The generated NE layer provides EcN resistance against a variety of environmental assaults to improve viability in oral delivery. Moreover, the mucoadhesive capability of the NE layer endowed the EcN bacteria with prolonged retention time in the intestine for enhanced therapeutic efficacy. Furthermore, the probiotic EcN is an effective colon-targeted carrier due to the natural colon tissue colonization property. Thus, except for the intestinal flora modulation property of EcN, the generated platform of HPN-NE-EcN by conjugating HPN on the surface of EcN via a ROS-responsive linker could also effectively deliver HPN to inflammatory colon tissues for targeted ROS scavenging. Moreover, the prolonged retention time of HPN-NE-EcN due to the mucoadhesive capability of the NE layer decreased the clearance of HPN for persistently scavenging ROS in colon tissues.

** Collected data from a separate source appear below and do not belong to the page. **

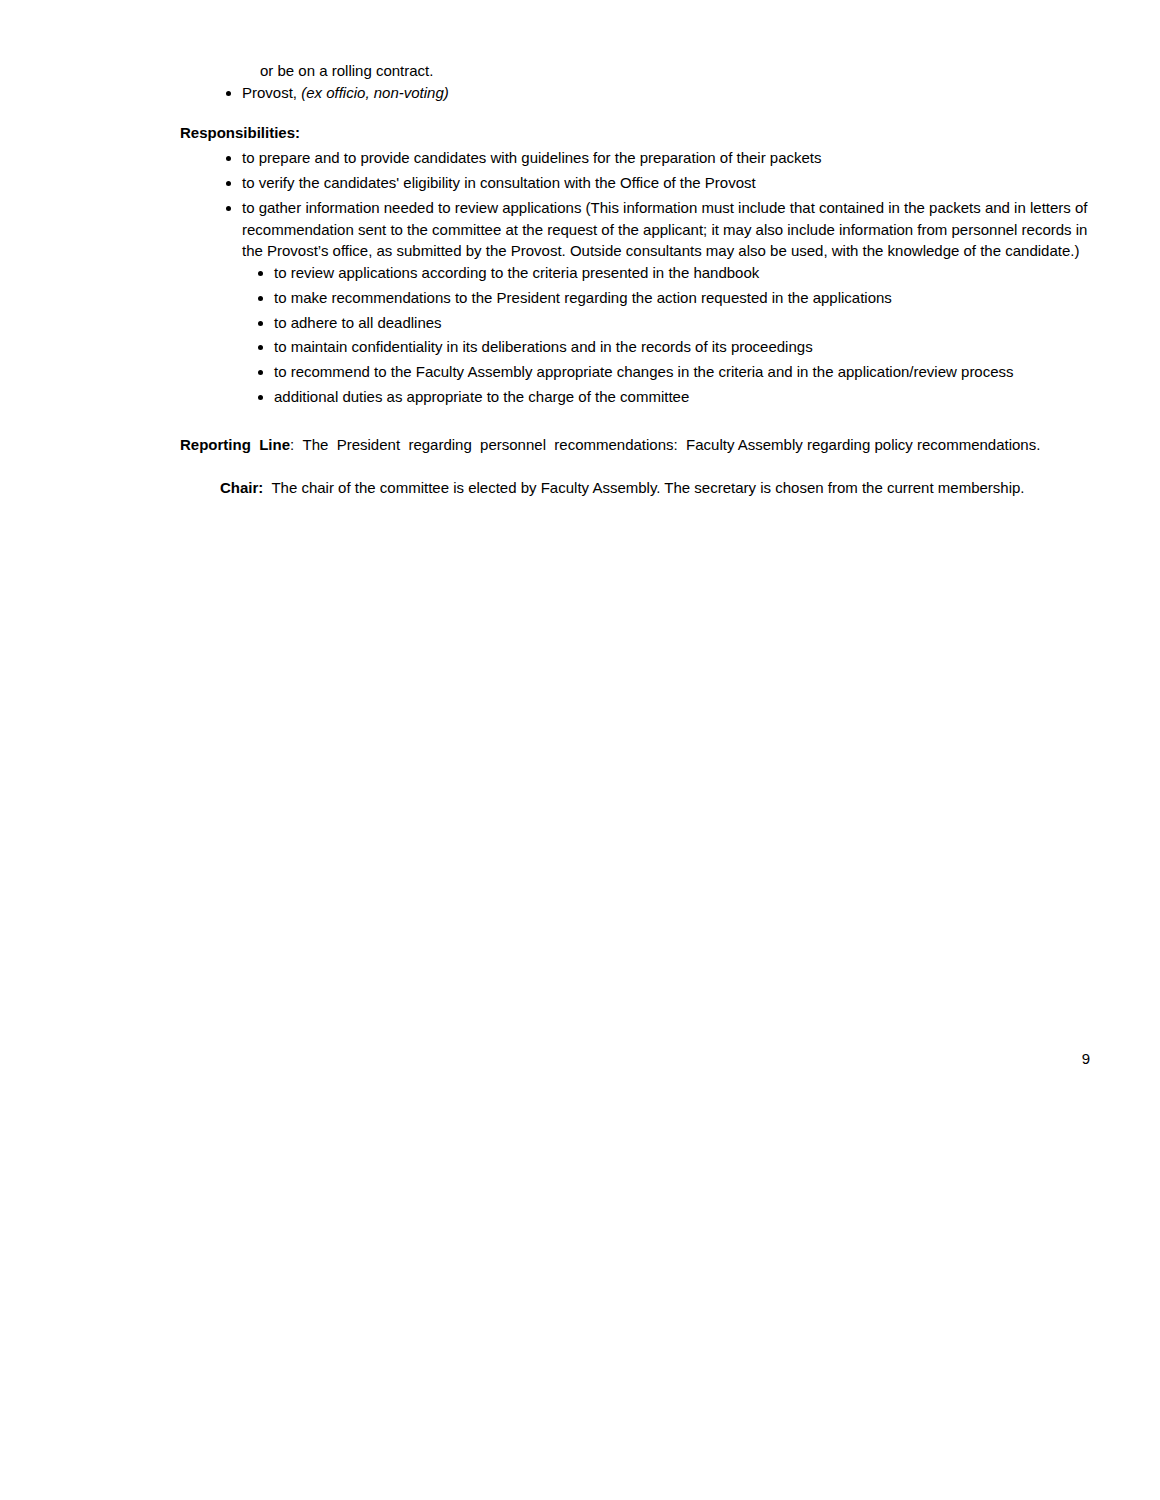or be on a rolling contract.
Provost, (ex officio, non-voting)
Responsibilities:
to prepare and to provide candidates with guidelines for the preparation of their packets
to verify the candidates' eligibility in consultation with the Office of the Provost
to gather information needed to review applications (This information must include that contained in the packets and in letters of recommendation sent to the committee at the request of the applicant; it may also include information from personnel records in the Provost’s office, as submitted by the Provost. Outside consultants may also be used, with the knowledge of the candidate.)
to review applications according to the criteria presented in the handbook
to make recommendations to the President regarding the action requested in the applications
to adhere to all deadlines
to maintain confidentiality in its deliberations and in the records of its proceedings
to recommend to the Faculty Assembly appropriate changes in the criteria and in the application/review process
additional duties as appropriate to the charge of the committee
Reporting Line: The President regarding personnel recommendations: Faculty Assembly regarding policy recommendations.
Chair: The chair of the committee is elected by Faculty Assembly. The secretary is chosen from the current membership.
9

Notably, the NE layer–coating strategy can be adapted to encapsulate other live cells for cytoprotection, and the NE layer coating, as well as HPN conjugation, would not affect the growth and proliferation of EcN. Meanwhile, the HPN nanoparticles could self-degrade after completely reacting with ROS due to the physicochemical transformation of PPS from hydrophobic to hydrophilic, and this improves the safety profile of this approach. The synergized effectiveness of HPN-NE-EcN for simultaneously scavenging ROS and modulating microbiota homeostasis in colonic microenvironments provided significantly enhanced prophylactic and therapeutic efficacy against DSS-induced colitis. Because of the studies reported that many E. coli strains including EcN have the possibility of pathogenicity to promote colon cancer (46), the safety of the EcN strain developed in this study needs to be further evaluated before clinical applications, and the strategy needs to be tested with other beneficial bacteria as carriers for further translation.